Вообще, эстетически «упрощенная» поэзия, как правило, — редуцированная, эпигонская, утратившая новизну и низведенная до общего места высокая классика: ну, как среднесоветская поэзия вытекала в этом смысле из примитивно понятых Пушкина, Некрасова, с добавкой Есенина. Но и такое эпигонство требует профессиональной руки. Увы. «Наш современник», «Москва», многие провинциальные журналы в своих поэтических разделах плохи литературно (не идеологически) не столько «простотой», сколько качеством. Это очень посредственно написанные тексты.
Но вернемся к высокой поэзии. Если кто-то из молодых стихотворцев хочет стать художником в высоком смысле слова — и такие, на удивление, не перевелись, — а не просто производителем «качественных текстов» (что, впрочем, как уже сказано, хотя и не столь высокая творчески и мало мне лично интересная, но тоже культурно значимая задача), то он сталкивается с описанной мною реальностью лицом к лицу.
Положение поэтов в этих условиях весьма точно определил тот же Блок, назвав их в статье «Крушение гуманизма» (1919) «живыми катакомбами культуры». Проводя параллель с катакомбной церковью, хранившей христианские идеи в эпоху римских гонений.
А Ходасевич, уже о собственной поэтической судьбе, высказался и вовсе скептически. В «Записной книжке» он предопределил ее перспективы так: «Боюсь, я всегда буду “для немногих”. И то, если меня откопают».
Так что это не только сегодняшнее, это, скорее, обычное положение поэта. О нем еще в 1913 году в статье «О собеседнике» писал Мандельштам, именно тут и проводя грань между «поэзией» и «литературой»: «обращение к конкретному собеседнику» — а именно из таких, напомню, состоит публика, толпа, покупатели стотысячных тиражей, посетители поэтических концертов на стадионах, — так вот: «…обращение к конкретному собеседнику обескрыливает стих, лишает его воздуха, полета… Разница между литературой и поэзией следующая: литератор всегда обращается к конкретному слушателю, живому представителю эпохи… Поэт связан только с провиденциальным собеседником».

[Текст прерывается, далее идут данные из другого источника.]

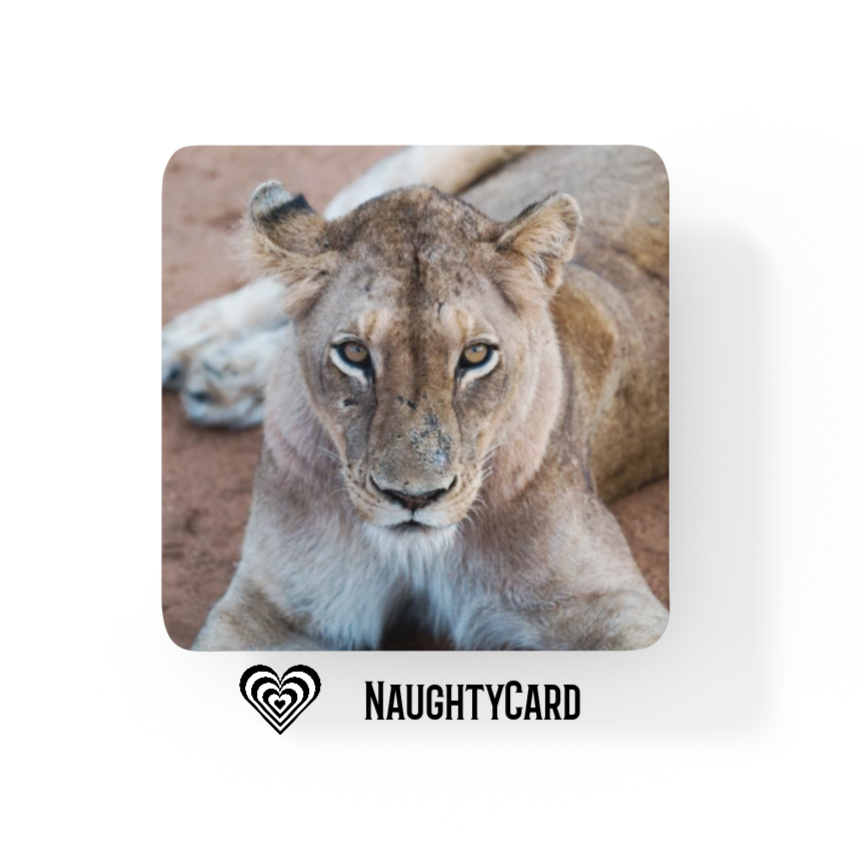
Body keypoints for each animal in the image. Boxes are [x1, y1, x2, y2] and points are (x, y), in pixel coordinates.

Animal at [163, 146, 669, 650]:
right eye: (354, 353)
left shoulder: (607, 601)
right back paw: (190, 348)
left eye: (476, 354)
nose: (414, 498)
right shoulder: (272, 602)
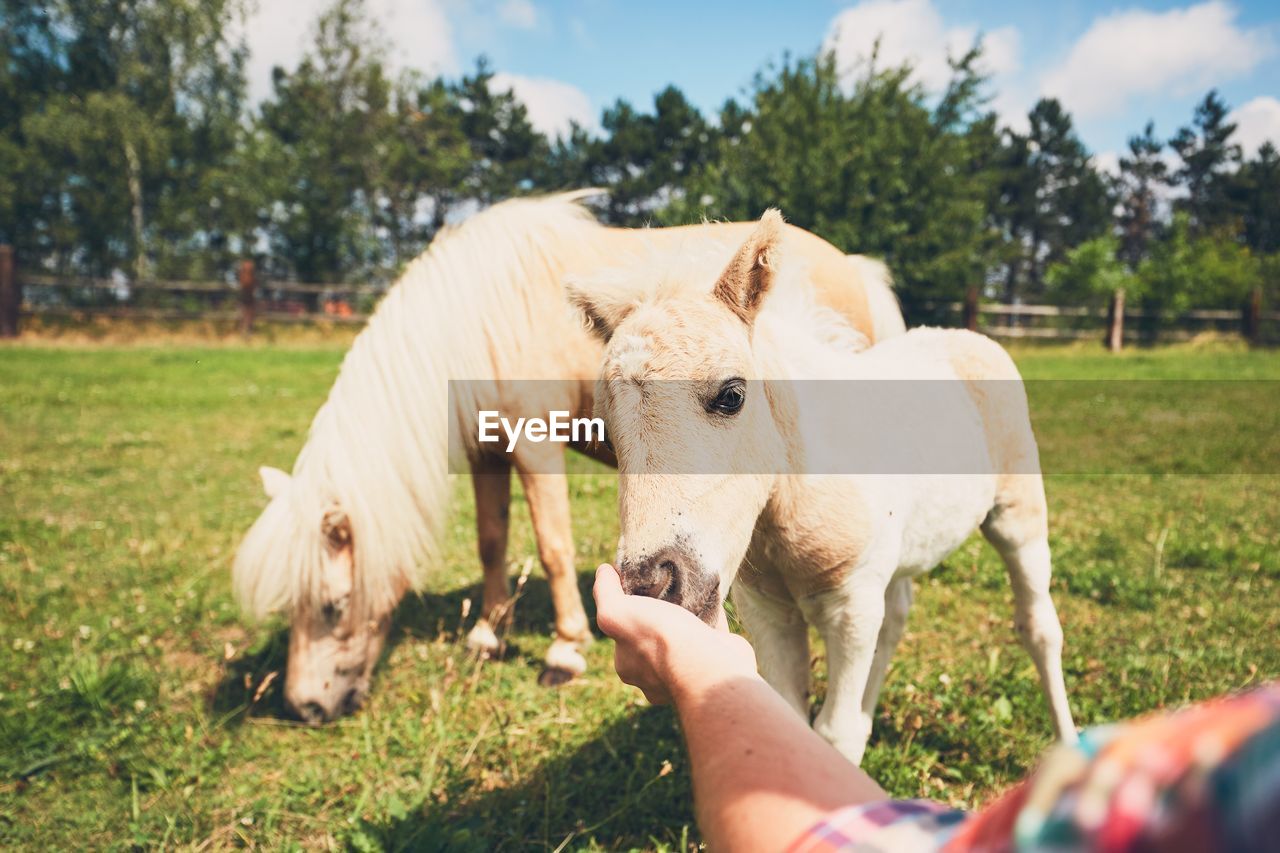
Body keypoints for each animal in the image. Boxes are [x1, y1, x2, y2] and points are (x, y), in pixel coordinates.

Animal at [232, 190, 911, 717]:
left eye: (332, 606)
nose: (305, 707)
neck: (481, 317)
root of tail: (852, 265)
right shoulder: (486, 450)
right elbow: (491, 539)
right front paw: (489, 634)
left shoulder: (534, 444)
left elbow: (552, 545)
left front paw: (565, 650)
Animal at [565, 211, 1075, 758]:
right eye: (606, 433)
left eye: (731, 395)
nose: (653, 586)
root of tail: (966, 336)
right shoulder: (768, 611)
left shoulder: (851, 605)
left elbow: (835, 731)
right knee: (897, 618)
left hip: (1017, 515)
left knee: (1039, 627)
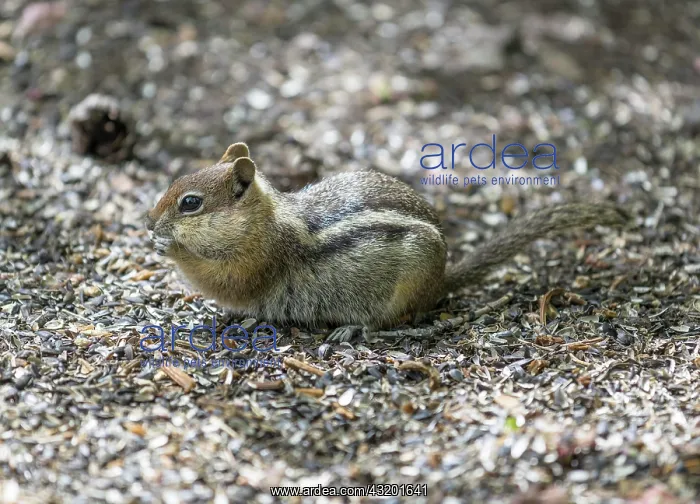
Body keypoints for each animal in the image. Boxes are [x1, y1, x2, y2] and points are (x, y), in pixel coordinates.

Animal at [146, 142, 628, 330]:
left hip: (406, 287)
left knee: (400, 317)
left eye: (190, 203)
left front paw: (171, 248)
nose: (150, 223)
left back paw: (356, 329)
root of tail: (441, 277)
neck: (264, 220)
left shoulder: (256, 262)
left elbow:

Поэт — странная профессия, но она существует. Она не кормит. Приносит массу житейских неудобств, а временами приводит к трагическому итогу. Она, напомним, требует «всего человека»: в сущности, профессиональный поэт занимается единственным в жизни делом — пишет стихи. Даже когда отвлекается на поиски хлеба насущного или предается семейным радостям. В этом смысле он отличается от тех, кого мы зовем графоманами, лишь мерой таланта. А от любителей тем, что те посвящают сочинительству свободное от житейских забот время, а этот — наоборот. Зато она приносит временами несказанное счастье. И не только самому автору.
Что и говорить. Провиденциальный собеседник не заполнит стадион и не раскупит тираж. Но он все-таки есть. Или приходит со временем. «Произведение искусства оживет <…> пройдя, как ему всегда полагается, через мертвую полосу нескольких ближайших поколений, которые откажутся его понимать». Это Блок писал в 1920-м.
Просто писать надо только в расчете на этого собеседника — вот он и явится. Ведь «откопали» же Ходасевича. И пусть все в том же узком кругу, но давно и навсегда он — поэт для многих.
____________________________________________
Эта лекция была прочитана молодым писателям в Иркутске 12.09.2017 г.(частично) и в Великом Новгороде 06.08.2019 г.